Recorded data
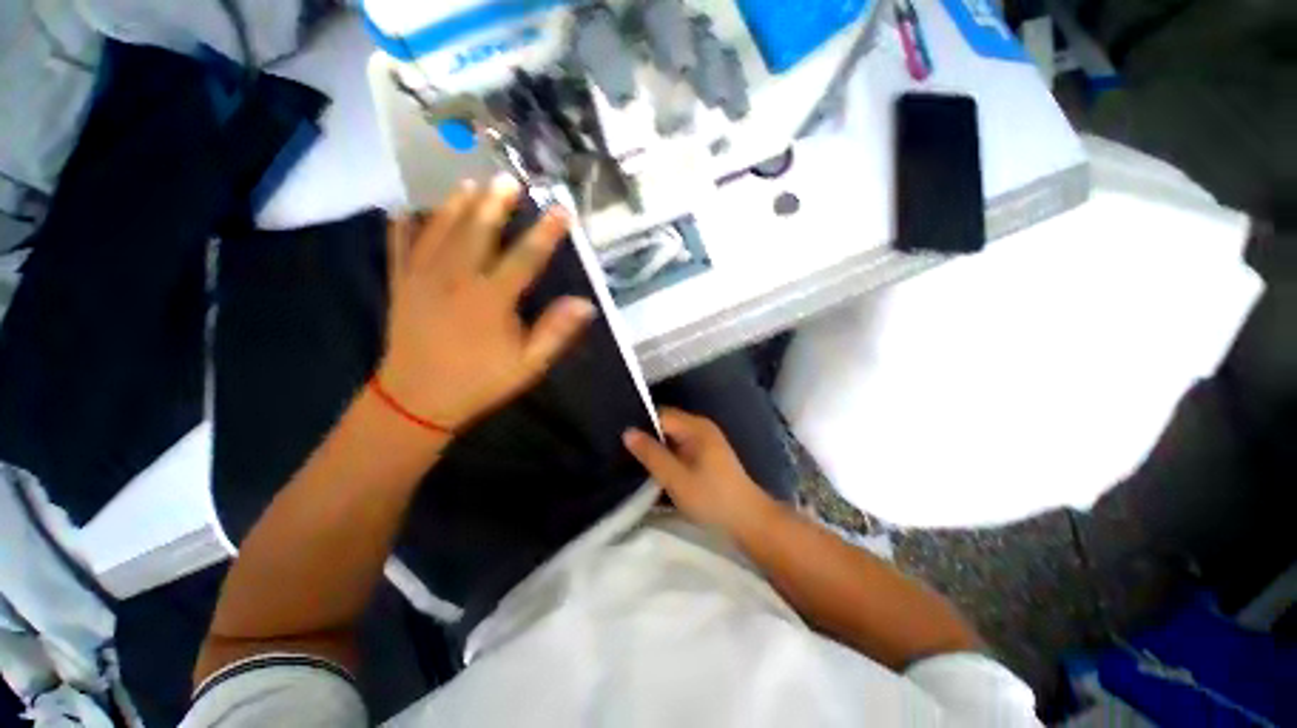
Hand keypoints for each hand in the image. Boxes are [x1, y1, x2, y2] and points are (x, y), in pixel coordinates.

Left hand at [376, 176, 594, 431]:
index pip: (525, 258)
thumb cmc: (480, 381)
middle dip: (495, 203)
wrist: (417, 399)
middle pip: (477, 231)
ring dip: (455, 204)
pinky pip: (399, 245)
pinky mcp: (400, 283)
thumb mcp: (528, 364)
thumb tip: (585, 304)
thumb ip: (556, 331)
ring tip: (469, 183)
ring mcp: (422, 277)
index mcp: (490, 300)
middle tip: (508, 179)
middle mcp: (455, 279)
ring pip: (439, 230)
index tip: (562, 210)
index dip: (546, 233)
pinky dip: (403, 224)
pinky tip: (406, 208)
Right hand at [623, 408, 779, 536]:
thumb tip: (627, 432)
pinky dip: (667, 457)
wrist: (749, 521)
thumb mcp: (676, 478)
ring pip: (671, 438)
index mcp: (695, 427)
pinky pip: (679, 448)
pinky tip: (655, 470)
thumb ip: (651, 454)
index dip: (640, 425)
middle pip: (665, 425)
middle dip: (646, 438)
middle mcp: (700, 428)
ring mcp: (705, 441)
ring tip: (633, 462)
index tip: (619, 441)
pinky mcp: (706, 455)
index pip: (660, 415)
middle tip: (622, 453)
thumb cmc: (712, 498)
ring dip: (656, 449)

---

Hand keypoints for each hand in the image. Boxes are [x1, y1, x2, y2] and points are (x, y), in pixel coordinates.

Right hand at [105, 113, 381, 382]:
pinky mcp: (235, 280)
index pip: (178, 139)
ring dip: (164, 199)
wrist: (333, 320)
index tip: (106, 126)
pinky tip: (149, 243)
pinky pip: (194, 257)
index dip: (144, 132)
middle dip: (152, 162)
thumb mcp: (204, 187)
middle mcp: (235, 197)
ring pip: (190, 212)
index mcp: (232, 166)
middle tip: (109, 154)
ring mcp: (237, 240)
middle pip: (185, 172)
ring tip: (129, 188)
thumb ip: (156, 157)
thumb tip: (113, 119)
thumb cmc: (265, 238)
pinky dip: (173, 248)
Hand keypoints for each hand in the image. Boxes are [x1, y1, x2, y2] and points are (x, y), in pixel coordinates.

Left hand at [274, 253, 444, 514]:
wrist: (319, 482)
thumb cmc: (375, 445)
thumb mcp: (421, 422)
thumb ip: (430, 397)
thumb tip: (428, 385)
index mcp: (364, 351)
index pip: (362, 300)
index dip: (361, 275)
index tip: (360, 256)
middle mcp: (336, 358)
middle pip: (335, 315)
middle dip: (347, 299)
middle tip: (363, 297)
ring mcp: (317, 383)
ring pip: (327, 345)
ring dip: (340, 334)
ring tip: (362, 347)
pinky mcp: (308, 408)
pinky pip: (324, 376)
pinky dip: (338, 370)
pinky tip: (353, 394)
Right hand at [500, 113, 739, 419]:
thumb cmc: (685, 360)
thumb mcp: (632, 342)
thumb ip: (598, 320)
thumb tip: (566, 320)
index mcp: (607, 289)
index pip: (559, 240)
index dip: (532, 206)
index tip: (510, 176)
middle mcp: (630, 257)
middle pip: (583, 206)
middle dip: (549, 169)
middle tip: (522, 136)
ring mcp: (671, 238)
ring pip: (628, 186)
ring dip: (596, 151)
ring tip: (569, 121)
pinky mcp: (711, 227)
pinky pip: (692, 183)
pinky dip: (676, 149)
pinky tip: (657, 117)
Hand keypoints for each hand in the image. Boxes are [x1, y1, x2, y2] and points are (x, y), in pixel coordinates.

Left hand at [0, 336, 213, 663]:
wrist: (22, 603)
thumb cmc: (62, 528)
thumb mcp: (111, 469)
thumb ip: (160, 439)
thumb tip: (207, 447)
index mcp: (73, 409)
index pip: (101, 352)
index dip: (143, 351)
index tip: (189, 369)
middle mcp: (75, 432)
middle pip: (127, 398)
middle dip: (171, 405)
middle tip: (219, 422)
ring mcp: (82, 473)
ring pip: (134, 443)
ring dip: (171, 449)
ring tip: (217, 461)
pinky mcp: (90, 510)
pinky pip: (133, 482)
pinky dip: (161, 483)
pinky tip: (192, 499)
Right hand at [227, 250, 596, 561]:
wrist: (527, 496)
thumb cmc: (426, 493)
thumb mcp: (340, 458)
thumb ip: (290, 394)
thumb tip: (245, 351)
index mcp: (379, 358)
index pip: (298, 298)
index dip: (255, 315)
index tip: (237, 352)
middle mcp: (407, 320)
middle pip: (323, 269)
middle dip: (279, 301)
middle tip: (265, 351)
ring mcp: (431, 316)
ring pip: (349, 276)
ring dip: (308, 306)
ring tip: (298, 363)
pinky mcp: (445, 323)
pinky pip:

...

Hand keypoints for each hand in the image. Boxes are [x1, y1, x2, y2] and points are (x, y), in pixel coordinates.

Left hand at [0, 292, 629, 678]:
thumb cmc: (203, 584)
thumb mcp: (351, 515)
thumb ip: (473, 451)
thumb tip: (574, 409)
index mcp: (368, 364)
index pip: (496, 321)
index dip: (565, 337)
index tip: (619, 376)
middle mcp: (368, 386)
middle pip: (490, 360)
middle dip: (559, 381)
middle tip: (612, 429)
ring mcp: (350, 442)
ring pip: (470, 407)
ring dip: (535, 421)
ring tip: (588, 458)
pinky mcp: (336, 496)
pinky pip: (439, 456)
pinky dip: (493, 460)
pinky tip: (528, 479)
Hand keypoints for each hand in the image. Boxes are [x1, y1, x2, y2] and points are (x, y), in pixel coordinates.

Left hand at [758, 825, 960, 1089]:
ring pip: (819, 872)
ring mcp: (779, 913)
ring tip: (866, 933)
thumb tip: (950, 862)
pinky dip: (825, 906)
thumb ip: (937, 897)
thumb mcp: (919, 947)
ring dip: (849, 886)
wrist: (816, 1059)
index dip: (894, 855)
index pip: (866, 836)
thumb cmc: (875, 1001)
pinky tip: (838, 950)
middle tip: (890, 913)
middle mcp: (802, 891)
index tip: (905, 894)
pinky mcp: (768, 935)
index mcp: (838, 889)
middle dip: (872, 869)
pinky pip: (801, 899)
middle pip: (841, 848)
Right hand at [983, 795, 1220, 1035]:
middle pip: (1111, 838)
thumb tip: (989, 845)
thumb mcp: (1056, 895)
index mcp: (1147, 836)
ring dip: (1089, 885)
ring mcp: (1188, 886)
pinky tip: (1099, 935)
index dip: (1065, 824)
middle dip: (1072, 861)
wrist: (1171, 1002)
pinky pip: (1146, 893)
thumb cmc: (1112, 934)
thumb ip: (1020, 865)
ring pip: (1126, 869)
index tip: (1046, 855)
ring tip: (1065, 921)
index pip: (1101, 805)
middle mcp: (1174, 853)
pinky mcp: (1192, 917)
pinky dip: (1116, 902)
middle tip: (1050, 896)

# INSTRUCTIONS FOR THE TASK
Copy out, from the records above, every line that holds the string "Right".

# EXPECTED ANSWER
Right hand at [623, 408, 779, 536]:
Right hand at [105, 113, 381, 382]:
Right hand at [500, 113, 739, 419]:
Right hand at [227, 250, 596, 561]:
Right hand at [983, 795, 1220, 1035]:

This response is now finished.